### Source data:
━━━━━━

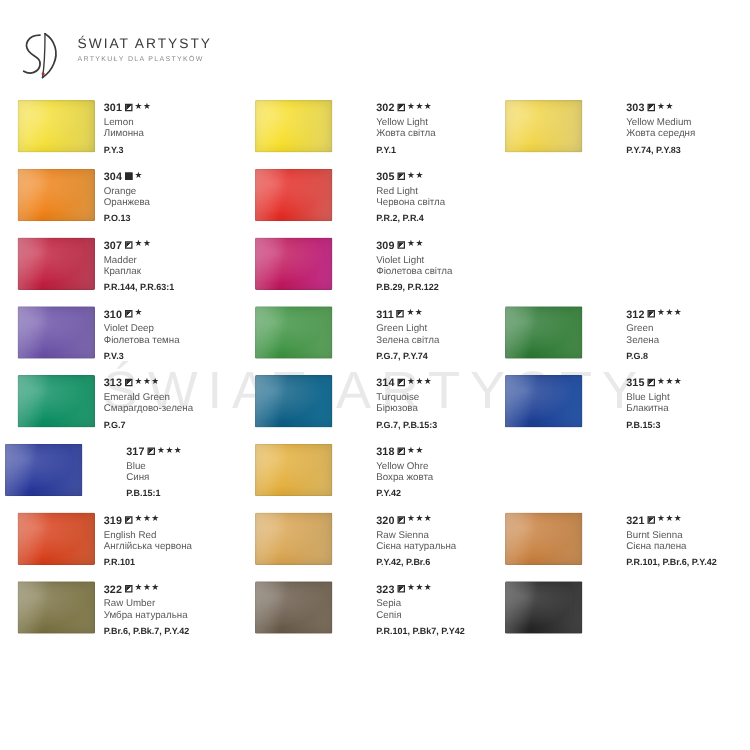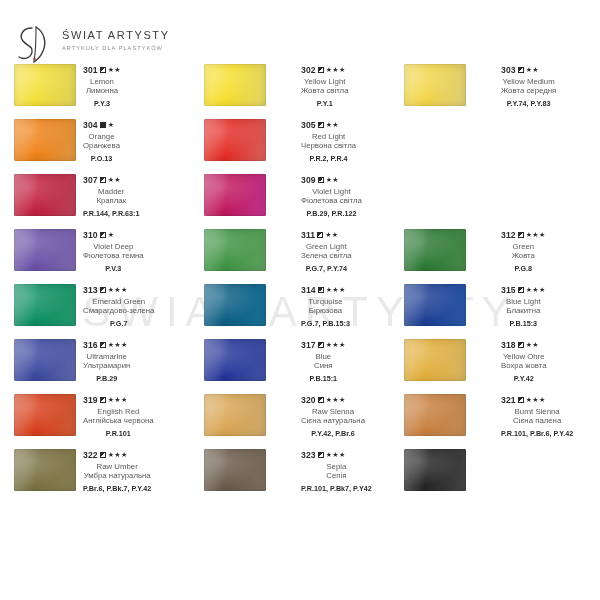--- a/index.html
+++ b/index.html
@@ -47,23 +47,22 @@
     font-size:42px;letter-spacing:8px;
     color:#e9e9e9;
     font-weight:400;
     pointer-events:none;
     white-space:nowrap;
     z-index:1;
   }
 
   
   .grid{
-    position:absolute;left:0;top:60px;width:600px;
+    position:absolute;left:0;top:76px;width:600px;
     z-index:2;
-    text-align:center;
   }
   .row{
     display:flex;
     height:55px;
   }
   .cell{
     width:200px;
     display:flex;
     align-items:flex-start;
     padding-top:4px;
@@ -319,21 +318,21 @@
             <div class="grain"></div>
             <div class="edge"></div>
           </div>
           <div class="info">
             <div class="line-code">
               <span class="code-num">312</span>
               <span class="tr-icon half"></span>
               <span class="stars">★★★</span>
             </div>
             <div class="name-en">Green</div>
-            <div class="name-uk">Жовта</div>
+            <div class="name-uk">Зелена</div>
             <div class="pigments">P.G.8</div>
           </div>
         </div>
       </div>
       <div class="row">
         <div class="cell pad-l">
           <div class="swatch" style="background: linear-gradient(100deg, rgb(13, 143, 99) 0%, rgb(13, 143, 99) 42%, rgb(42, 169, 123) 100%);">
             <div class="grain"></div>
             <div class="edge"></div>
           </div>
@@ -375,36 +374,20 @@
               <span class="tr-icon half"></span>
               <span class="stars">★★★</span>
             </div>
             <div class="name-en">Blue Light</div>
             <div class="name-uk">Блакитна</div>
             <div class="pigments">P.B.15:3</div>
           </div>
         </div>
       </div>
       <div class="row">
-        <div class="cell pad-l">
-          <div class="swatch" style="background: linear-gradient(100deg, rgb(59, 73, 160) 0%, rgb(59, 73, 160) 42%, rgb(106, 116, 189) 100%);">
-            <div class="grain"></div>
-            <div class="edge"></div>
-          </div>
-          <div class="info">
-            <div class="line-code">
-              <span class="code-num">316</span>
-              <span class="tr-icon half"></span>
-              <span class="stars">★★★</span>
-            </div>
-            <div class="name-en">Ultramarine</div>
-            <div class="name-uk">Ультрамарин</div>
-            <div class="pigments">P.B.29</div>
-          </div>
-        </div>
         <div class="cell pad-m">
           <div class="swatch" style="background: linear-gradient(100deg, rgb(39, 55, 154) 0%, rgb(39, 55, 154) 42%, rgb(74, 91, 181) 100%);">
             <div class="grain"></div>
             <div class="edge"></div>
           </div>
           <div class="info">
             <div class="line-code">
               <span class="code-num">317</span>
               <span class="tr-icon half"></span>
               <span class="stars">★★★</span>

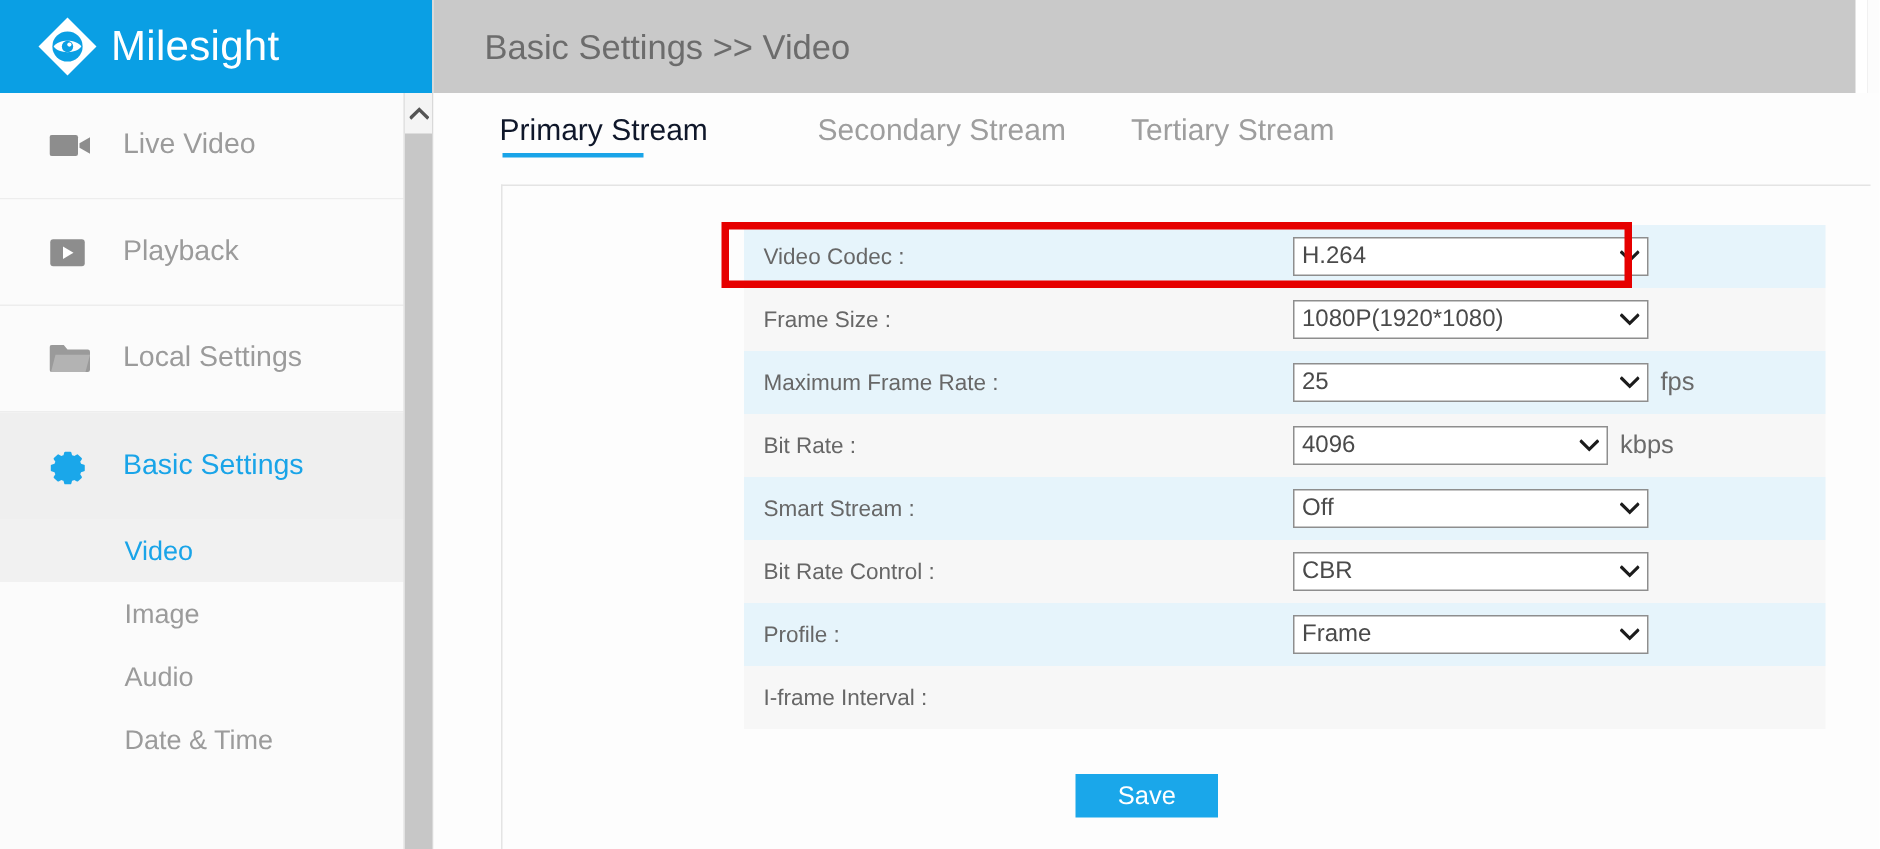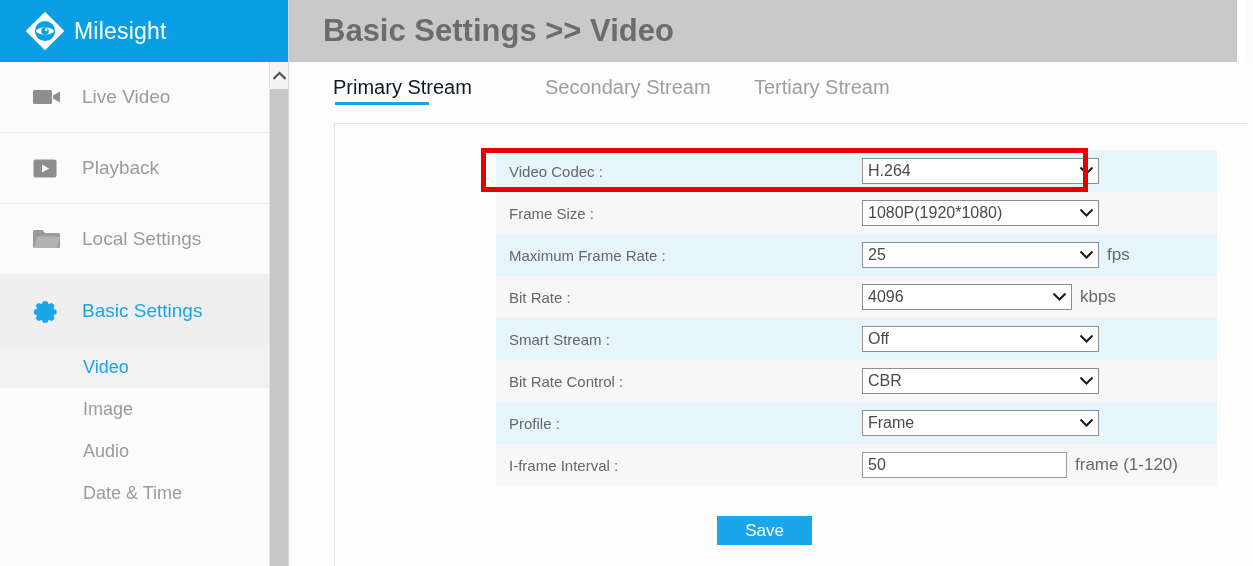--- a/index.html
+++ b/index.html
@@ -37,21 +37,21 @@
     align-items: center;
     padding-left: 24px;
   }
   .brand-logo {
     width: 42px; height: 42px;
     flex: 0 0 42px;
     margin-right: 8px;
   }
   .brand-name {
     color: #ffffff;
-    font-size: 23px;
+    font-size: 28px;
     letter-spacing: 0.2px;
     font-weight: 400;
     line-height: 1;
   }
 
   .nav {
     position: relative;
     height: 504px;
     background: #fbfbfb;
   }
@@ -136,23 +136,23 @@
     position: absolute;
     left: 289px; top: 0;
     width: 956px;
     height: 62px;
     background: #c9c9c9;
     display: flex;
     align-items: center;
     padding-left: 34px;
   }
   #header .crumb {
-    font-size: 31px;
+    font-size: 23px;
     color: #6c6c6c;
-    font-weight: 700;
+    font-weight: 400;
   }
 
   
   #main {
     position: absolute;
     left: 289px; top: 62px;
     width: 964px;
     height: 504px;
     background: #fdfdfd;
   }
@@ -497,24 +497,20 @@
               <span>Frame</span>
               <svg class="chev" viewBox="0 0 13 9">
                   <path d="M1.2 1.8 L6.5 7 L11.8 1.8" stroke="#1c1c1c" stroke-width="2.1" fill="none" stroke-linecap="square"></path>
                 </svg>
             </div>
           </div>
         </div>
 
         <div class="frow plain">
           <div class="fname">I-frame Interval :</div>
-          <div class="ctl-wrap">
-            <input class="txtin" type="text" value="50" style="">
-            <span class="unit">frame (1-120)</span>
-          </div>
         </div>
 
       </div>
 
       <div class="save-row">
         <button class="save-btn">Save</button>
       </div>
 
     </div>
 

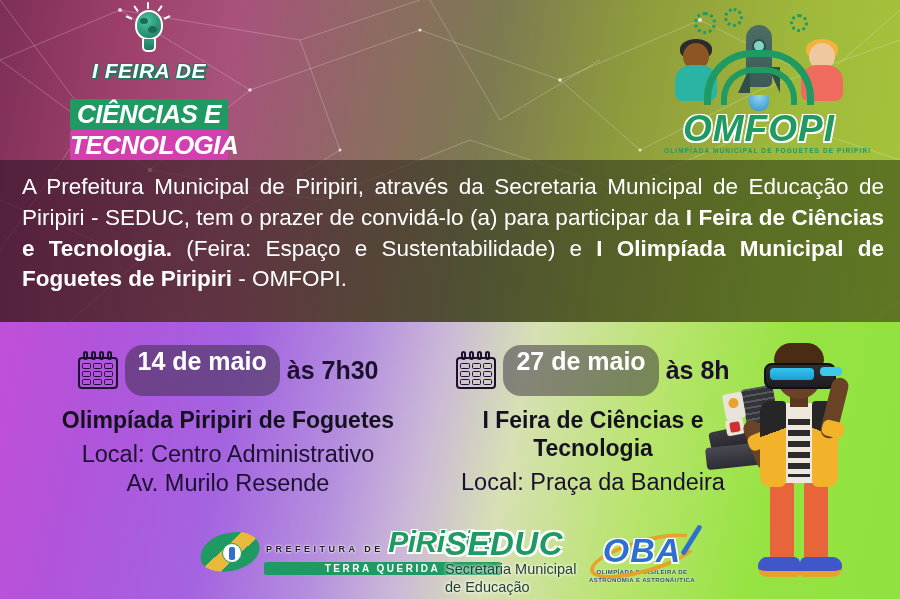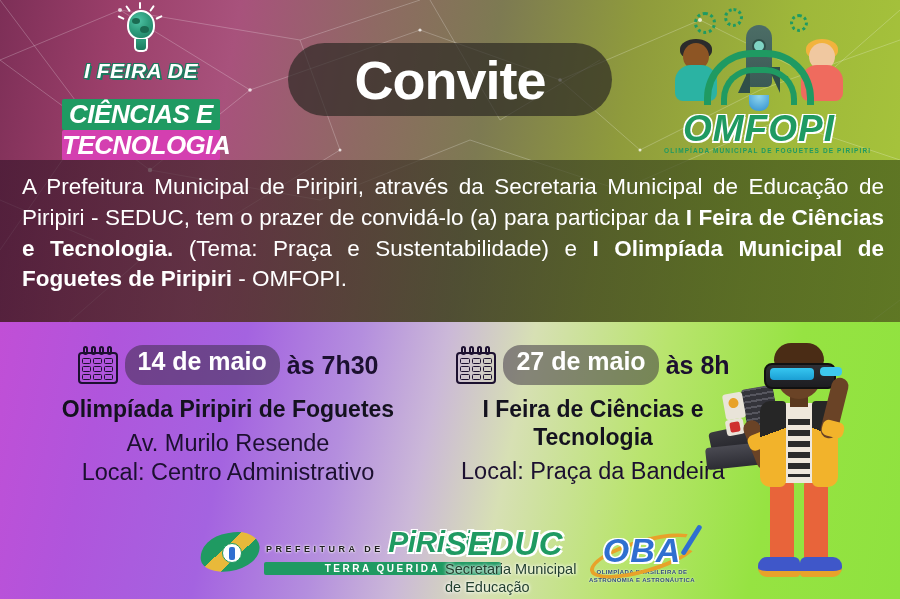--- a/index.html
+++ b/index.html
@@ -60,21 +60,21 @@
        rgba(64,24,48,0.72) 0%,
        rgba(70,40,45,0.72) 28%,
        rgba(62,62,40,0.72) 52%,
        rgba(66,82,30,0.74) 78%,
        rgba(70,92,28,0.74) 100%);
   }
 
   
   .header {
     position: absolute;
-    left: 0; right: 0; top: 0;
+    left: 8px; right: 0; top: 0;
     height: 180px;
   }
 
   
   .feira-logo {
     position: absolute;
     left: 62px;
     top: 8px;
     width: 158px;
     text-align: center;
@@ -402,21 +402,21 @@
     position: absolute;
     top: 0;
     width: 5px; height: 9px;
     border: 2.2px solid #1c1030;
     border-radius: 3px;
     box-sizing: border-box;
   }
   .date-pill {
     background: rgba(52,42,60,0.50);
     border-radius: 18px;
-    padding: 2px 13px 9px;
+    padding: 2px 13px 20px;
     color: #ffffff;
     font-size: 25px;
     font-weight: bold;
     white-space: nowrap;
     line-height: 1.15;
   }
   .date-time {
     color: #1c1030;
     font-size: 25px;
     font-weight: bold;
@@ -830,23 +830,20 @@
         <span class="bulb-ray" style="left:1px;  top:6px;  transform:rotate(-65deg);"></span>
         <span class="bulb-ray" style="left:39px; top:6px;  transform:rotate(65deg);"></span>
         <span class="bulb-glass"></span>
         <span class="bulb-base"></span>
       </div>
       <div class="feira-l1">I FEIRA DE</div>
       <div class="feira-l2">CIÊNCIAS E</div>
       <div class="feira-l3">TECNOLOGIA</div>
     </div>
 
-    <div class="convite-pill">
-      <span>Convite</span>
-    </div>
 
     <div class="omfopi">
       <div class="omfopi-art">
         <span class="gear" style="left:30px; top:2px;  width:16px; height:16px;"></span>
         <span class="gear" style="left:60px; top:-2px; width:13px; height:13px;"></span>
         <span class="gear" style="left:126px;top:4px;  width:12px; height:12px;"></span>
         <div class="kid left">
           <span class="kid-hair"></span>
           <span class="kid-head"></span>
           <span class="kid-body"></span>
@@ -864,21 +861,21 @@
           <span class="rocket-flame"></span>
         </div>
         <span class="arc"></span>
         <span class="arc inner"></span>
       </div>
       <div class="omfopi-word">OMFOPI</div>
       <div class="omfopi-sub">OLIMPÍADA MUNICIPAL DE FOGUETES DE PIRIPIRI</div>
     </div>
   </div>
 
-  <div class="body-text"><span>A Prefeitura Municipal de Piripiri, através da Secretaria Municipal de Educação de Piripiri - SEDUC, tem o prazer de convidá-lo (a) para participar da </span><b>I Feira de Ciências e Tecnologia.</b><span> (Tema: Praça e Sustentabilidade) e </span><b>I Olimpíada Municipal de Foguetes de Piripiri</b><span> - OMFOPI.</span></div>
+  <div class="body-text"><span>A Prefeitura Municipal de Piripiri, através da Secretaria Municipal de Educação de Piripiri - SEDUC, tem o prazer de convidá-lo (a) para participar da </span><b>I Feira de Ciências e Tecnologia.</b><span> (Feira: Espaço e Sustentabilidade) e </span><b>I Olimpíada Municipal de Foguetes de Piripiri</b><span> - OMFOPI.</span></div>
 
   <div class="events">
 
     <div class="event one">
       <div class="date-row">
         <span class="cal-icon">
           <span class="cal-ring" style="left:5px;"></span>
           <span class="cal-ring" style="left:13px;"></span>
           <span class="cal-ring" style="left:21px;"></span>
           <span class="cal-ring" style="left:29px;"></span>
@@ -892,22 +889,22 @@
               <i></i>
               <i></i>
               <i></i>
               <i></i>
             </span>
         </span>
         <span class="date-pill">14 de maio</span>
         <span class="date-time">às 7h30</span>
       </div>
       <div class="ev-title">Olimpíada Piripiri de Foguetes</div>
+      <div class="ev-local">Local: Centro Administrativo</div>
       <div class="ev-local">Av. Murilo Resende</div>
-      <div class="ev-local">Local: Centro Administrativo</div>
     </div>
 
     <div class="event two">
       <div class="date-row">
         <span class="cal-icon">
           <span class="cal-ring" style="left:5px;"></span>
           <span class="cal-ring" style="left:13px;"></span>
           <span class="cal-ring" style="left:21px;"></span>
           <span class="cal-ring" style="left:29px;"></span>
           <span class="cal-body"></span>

━━━━━━

### Your objective:
Scanning the data above, copy out every line where "height" is found.

### Written response:
     height:55px;
     width: 42px; height: 42px;
     line-height: 1;
     height: 504px;
     height: 62px;
     height: 504px;
     height: 180px;
     width: 5px; height: 9px;
     line-height: 1.15;
         <span class="gear" style="left:30px; top:2px;  width:16px; height:16px;"></span>
         <span class="gear" style="left:60px; top:-2px; width:13px; height:13px;"></span>
         <span class="gear" style="left:126px;top:4px;  width:12px; height:12px;"></span>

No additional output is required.